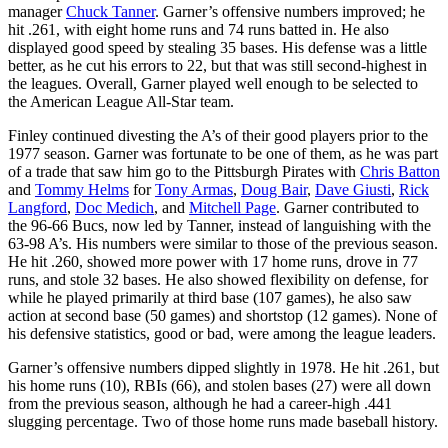
manager
Chuck Tanner
. Garner’s offensive numbers improved; he
hit .261, with eight home runs and 74 runs batted in. He also
displayed good speed by stealing 35 bases. His defense was a little
better, as he cut his errors to 22, but that was still second-highest in
the leagues. Overall, Garner played well enough to be selected to
the American League All-Star team.
Finley continued divesting the A’s of their good players prior to the
1977 season. Garner was fortunate to be one of them, as he was part
of a trade that saw him go to the Pittsburgh Pirates with
Chris Batton
and
Tommy Helms
for
Tony Armas
,
Doug Bair
,
Dave Giusti
,
Rick
Langford
,
Doc Medich
, and
Mitchell Page
. Garner contributed to
the 96-66 Bucs, now led by Tanner, instead of languishing with the
63-98 A’s. His numbers were similar to those of the previous season.
He hit .260, showed more power with 17 home runs, drove in 77
runs, and stole 32 bases. He also showed flexibility on defense, for
while he played primarily at third base (107 games), he also saw
action at second base (50 games) and shortstop (12 games). None of
his defensive statistics, good or bad, were among the league leaders.
Garner’s offensive numbers dipped slightly in 1978. He hit .261, but
his home runs (10), RBIs (66), and stolen bases (27) were all down
from the previous season, although he had a career-high .441
slugging percentage. Two of those home runs made baseball history.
▬▬▬▬▬▬
## Required action
Could you copy every line from the records that has "games" in it?

## Exercise output
while he played primarily at third base (107 games), he also saw
action at second base (50 games) and shortstop (12 games). None of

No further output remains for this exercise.